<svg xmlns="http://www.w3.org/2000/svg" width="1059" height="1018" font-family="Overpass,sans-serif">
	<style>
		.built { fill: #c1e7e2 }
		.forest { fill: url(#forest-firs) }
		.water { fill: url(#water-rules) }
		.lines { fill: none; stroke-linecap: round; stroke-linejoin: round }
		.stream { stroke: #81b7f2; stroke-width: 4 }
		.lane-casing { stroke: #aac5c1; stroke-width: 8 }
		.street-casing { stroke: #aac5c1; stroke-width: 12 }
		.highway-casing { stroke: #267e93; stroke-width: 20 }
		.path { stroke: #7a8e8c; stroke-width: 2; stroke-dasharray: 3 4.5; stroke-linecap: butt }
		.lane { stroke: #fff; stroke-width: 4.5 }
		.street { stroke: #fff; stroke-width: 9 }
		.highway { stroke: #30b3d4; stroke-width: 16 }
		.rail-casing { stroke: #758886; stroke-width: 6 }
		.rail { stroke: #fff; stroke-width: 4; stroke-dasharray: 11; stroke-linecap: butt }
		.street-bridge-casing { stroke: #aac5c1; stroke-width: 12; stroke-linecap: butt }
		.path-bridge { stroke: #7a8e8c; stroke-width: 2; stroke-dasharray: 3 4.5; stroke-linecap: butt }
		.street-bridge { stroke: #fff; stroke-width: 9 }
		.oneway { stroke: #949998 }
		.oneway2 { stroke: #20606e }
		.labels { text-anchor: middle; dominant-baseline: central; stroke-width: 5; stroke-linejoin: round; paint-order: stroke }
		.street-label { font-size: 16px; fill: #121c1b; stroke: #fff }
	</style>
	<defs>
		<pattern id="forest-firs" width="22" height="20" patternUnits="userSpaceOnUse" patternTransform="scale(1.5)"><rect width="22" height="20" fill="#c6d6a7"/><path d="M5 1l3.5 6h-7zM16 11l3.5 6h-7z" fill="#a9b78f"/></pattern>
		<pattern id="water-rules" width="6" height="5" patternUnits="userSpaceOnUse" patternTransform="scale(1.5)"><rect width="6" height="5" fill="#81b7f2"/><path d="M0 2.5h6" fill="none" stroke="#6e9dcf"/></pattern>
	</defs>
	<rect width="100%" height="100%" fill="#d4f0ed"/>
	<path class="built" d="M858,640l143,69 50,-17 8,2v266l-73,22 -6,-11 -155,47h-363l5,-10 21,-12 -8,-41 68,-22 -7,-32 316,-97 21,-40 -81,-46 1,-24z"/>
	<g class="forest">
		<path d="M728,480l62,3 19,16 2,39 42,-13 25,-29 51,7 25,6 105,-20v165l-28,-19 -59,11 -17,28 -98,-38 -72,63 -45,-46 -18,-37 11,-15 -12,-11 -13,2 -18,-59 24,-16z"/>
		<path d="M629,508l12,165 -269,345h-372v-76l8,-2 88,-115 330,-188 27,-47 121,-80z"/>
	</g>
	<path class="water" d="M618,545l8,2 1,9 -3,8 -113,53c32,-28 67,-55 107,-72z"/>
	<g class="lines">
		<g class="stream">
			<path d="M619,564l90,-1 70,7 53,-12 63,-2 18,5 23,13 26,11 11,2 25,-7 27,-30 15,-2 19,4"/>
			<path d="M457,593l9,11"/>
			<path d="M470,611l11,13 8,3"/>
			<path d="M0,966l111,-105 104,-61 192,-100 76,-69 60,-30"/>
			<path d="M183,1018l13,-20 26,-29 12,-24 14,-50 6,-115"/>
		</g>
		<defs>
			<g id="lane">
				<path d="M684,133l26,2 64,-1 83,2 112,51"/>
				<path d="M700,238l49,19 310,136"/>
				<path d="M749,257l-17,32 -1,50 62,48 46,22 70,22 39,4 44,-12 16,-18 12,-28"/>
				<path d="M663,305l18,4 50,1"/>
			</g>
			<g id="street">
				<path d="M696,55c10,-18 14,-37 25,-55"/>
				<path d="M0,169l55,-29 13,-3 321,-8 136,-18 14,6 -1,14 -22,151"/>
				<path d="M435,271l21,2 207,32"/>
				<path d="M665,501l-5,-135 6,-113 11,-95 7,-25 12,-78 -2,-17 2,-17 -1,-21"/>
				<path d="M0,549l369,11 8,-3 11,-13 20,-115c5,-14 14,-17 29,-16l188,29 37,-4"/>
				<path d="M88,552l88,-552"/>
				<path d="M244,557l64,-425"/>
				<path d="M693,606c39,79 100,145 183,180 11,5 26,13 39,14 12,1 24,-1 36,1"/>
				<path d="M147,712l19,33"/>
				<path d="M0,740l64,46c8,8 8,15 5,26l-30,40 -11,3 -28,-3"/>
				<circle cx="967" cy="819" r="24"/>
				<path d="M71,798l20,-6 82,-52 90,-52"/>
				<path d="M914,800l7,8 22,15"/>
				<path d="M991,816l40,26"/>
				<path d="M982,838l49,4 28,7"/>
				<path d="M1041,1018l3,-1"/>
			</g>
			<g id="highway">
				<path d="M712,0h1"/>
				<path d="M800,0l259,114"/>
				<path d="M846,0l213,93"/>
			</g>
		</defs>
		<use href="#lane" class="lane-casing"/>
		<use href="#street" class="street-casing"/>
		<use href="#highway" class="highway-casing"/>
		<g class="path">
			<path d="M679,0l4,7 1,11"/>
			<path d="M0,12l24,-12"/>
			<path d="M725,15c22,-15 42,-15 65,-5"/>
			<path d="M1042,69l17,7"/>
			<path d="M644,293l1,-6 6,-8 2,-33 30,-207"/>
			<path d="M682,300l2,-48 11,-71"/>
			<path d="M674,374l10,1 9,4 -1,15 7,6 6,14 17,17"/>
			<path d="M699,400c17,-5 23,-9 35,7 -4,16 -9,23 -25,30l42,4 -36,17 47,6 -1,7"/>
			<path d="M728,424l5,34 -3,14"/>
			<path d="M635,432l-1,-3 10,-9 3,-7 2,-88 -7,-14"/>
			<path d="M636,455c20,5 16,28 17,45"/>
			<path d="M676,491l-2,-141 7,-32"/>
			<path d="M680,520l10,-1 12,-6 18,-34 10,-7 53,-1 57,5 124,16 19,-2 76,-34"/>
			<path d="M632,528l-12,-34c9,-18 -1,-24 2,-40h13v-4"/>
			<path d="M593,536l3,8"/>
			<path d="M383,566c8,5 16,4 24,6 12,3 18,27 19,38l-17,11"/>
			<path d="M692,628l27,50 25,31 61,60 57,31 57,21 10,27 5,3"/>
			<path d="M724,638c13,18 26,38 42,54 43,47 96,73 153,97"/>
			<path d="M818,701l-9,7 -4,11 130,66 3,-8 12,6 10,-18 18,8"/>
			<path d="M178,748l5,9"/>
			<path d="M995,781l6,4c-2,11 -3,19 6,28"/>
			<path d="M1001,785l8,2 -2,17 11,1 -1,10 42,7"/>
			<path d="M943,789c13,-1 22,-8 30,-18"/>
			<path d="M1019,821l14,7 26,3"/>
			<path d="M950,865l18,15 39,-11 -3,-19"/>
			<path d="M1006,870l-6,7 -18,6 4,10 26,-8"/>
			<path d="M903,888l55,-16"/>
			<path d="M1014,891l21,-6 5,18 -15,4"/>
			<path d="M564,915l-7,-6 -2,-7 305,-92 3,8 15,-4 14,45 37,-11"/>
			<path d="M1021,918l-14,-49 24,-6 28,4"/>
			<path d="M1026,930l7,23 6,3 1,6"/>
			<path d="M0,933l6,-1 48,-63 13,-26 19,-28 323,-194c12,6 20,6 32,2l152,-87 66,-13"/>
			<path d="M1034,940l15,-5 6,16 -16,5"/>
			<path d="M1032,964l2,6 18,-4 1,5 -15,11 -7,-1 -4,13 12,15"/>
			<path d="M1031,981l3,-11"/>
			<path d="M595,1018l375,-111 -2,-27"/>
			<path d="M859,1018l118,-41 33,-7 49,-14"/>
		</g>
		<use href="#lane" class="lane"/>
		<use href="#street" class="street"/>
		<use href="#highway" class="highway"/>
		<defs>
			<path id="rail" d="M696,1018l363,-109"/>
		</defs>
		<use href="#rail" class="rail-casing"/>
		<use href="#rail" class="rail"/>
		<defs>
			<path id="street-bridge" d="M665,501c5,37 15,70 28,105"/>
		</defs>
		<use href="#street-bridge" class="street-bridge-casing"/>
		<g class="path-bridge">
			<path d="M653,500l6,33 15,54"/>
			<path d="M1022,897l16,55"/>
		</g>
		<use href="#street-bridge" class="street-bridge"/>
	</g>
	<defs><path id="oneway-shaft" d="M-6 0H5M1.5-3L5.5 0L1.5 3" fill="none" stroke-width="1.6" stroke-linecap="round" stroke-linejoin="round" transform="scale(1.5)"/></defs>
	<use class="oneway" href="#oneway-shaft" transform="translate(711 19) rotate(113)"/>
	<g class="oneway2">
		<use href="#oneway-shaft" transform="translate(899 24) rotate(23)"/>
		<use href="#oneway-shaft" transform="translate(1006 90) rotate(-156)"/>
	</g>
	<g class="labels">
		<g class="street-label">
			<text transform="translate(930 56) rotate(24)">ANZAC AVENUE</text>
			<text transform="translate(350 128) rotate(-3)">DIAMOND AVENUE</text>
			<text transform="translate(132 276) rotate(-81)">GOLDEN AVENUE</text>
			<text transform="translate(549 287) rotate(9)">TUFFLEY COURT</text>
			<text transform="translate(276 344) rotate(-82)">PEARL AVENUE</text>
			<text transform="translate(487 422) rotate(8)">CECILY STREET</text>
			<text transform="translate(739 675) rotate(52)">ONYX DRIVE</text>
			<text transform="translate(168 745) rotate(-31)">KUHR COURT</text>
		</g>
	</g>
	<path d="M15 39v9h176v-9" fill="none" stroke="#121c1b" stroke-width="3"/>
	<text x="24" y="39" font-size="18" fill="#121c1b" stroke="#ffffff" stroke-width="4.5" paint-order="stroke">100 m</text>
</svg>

*AIM OF THE TASK*. Copy every line of the entries above in which "lines" occurs.

*ANSWER BELOW*.
		.lines { fill: none; stroke-linecap: round; stroke-linejoin: round }
	<g class="lines">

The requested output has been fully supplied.